Wednesday, 11 November 2009

?Cardoons

Decided to move my cardoons which spent the summer leaning over a main path, scratching innocent passers by. For plotholders are well-armed and shoot from the hip, or in this case, chopped off my exquisite cardoons' purple heads. Became clear getting to the root of the probem was a tough job, but undeterred my spade and I heaved and dug and suddenly up one came, then another. Roots torn and broken, but with cans of water and beds of mixed compost, manure and leaf mould they are now rehoused. One new shoot broke right off. A, who knows his plants, told me to cut the outside leaf down to the tip of the heart of the new leaves and pop it in since it had a hint of root. Followed instruction and left it looking perky. Strange to think these prickly giants began as seeds on my window ledge. I call them cardoons because my usually knowledgeable plotmates do, but I thought the seed packet (now lost) was entitled more glamorously, artichoke "violetta di Chioggia". What is the identifiable difference?

Tuesday, 3 November 2009

The Big Bulb Plant

When I first got my allotment I went wild about Allium Purple Sensation as a way of giving the plot focus, colour, height. The following year there was no stopping me. Unfortunately once they had finally died down, there was no stopping both my fork and the squirrels digging up dormant bulbs. But it turns out to have been fortuitous. Rather than dig them back in, I stored them. Now I see The Eden Project and Netherlands Flower Bulb Information Centre have joined forces to encourage us to brighten up public spaces in the spring. The chosen bulb for this year is Allium Purple Sensation and I can strongly recommend it to cheer the dullest corner. It’s late to track down popular bulbs but Peter Nyssen Ltd (excellent value for money) can still offer the decorative and long-lasting Allium Christophii and Allium Aflatunense.
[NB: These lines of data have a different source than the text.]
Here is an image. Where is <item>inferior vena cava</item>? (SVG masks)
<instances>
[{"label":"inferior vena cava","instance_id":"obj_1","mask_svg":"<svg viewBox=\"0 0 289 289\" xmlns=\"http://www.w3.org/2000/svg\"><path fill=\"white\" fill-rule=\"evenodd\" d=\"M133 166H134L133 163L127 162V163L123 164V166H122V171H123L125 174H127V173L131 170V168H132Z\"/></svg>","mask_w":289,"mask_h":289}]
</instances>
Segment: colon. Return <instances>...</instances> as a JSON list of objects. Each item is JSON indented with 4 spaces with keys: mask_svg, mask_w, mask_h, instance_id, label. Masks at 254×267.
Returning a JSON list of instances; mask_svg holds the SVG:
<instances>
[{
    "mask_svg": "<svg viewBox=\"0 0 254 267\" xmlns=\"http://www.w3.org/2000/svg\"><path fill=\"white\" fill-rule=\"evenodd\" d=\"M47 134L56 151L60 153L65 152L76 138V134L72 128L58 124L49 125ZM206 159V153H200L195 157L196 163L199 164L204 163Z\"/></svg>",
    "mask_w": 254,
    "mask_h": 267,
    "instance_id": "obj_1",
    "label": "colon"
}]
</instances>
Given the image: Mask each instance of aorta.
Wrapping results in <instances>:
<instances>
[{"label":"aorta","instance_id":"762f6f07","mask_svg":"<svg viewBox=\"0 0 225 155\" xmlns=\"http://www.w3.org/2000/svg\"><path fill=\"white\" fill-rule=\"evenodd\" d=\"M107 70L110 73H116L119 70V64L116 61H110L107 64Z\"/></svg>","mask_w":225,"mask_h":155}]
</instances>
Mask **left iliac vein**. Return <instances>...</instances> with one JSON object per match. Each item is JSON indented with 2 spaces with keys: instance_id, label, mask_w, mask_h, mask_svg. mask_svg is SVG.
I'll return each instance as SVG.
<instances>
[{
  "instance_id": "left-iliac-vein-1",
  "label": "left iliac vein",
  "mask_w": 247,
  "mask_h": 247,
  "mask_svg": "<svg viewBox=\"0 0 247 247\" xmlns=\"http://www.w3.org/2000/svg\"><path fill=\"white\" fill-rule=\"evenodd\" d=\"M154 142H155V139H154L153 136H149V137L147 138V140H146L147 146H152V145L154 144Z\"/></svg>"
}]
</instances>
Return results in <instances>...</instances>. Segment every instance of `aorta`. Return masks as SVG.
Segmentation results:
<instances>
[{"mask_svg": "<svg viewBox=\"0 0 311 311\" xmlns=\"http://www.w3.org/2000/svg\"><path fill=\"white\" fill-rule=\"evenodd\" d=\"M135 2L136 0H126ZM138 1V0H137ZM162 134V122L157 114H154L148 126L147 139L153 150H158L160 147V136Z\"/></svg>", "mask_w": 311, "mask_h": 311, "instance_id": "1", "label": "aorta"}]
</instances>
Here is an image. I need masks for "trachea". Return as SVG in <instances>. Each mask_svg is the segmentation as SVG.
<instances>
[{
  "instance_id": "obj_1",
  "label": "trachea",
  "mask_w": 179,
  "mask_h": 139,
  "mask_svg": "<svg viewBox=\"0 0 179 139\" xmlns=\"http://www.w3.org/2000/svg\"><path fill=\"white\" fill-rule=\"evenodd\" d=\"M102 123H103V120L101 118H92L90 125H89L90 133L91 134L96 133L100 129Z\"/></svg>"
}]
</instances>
The Garden Centre Group, whose Chief Executive, Nicholas Marshall, supports the current allotment movement to the extent of suggesting universities should put aside land for them, has Purple Sensation still in stock in most of its garden centres. Do you have a communal space in your allotments which needs jollying up… are you a dead-of-night guerrilla gardener... is there an abandoned raised bed at the end of your street, as there is in mine? It would make all the difference if you popped a few in.

www.peternyssen.com

www.thegardencentregroup.co.uk

www.thebigbulbplant.com


Tuesday, 27 October 2009

Mushrooms

Two field mushrooms popped up beside my plot. I wish I was definitively clear about which are the poisonous ones but I've read too many dramas about the consequences of eating the wrong ones. So I 'generously' offered them to a less squeamish friend who, all organs still functioning, reports back that they were delicious. I vow to eat the next one. Is there a key way to identify killers?